# Biting and growling !



## Carly85 (Jun 4, 2020)

Hi im looking for some advice. We have a beautiful 11 week old pup called ernie. We absolutely adore him but his biting is unbelievable  he will start playing lovely then just geta so out of hand that nothing snaps him out of it. He goes for feet, shoes and trouser legs and once he has hold he just wont let go. We have treats on us all the time and toys to get his attention off of us but it very rarely works. If we leave the room he will bark constantly and will not stop until we go back in. He has a crate and has slept in there from the day we got him, and toilet training is pretty much done. He goes to the back door for us to let him out. Im just a bit stuck on what else i can try. Any advice welcome!


----------



## Huggytree (Apr 21, 2020)

Ours was a horrible nipper too. He was out of control with my youngest daughter. When he’d bite we’d hold his mouth closed and say no bite. After a couple of months one day it just stopped. He grew out of it. It’s a stage. He seemed to go after the smaller kids vs adults w this issue. Maybe figuring out where he belonged in the pecking order?
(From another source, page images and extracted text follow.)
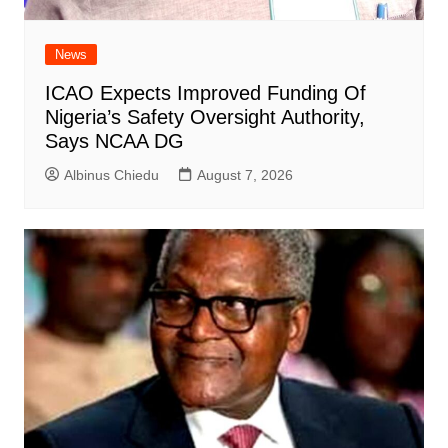
News
ICAO Expects Improved Funding Of
Nigeria’s Safety Oversight Authority,
Says NCAA DG
Albinus Chiedu
August 7, 2026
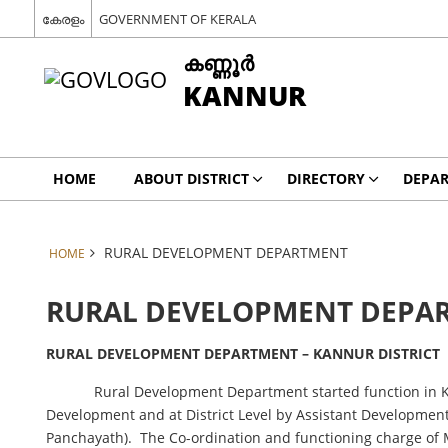
കേരളം
GOVERNMENT OF KERALA
കണ്ണൂര്‍
KANNUR
HOME
ABOUT DISTRICT
DIRECTORY
DEPA
RURAL DEVELOPMENT DEPARTMENT
HOME
RURAL DEVELOPMENT DEPA
RURAL DEVELOPMENT DEPARTMENT – KANNUR DISTRICT
Rural Development Department started function in Ke
Development and at District Level by Assistant Development 
Panchayath). The Co-ordination and functioning charge of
this phase was significantly worse with our V than our last German shepherd, so maybe it’s part of the breed


----------



## shaunag (May 17, 2020)

Our female V was the same way. She is 3 years old now. We have a 12 week old male V now as well and he is not near as bad as she was. They are a very mouthy breed...mine always want to have something in their mouth as puppies. I agree it's a stage..but my female got much worse with biting when she was overly tired or stimulated. She had a really hard time calming herself down. i would have to lay with her and make her settle until she calmed down..which didn't bother me😊 Truly in love my V's good luck!


----------



## epecorin (Jul 4, 2015)

Our first Vizsla was a bad. He would tear my husbands sweatshirts. He was also a digger. Our backyard looked like a moonscape. He tore out all my rose bushes! Our second V was not nearly as bad. Like the previous comment says, they are very mouthy dogs. As both of mine got older, I could stick my hand in their mouth with no fear of being bitten. I know its tough, but he will grow out of it. Hang in there.


----------



## gunnr (Aug 14, 2009)

Finn was absolutely horrible!!! The worst of all the V's I've owned. My hands and wrists looked like I dragged them through barbed wire some days. Thankfully he just sort of got over it. There times I thought thatI was going to have buy a soft muzzle!
Now he does "grab" occasionally, which is still very much unacceptable, and were working on it with him. The "grabby" part is also inhibiting his finish to retrieve, He likes to "wrestle" with the retrieve at the hand, but we'll sort that out on the training table. That's a big fault for a hunting dog, so it has to stop.
A dog should never put it's teeth on a person, or jump up, in my opinion.


----------



## Carly85 (Jun 4, 2020)

Thankyou for the replies, i thought it was just ernie! Hes the most adorable dog and loves to have a cuddle 🥰 we are also working on the jumping up all the time. Thankyou 😊


----------



## Huggytree (Apr 21, 2020)

To stop jumping say down or off and spray him in the face w a water bottle . Works pretty good. Mine likes to jump
Counters still. So expect it for many many more months


----------



## PhilipL (Sep 28, 2018)

The well known Vizsla 'sharkies', your pup should grow out of this stage eventually, my boy Rafa stopped I think around the 16 weeks to 20 weeks old time. Never drew blood, but those nips! Our breeder told us to expect them as a young pup and that it is their puppy way of communicating with their litter mates.


----------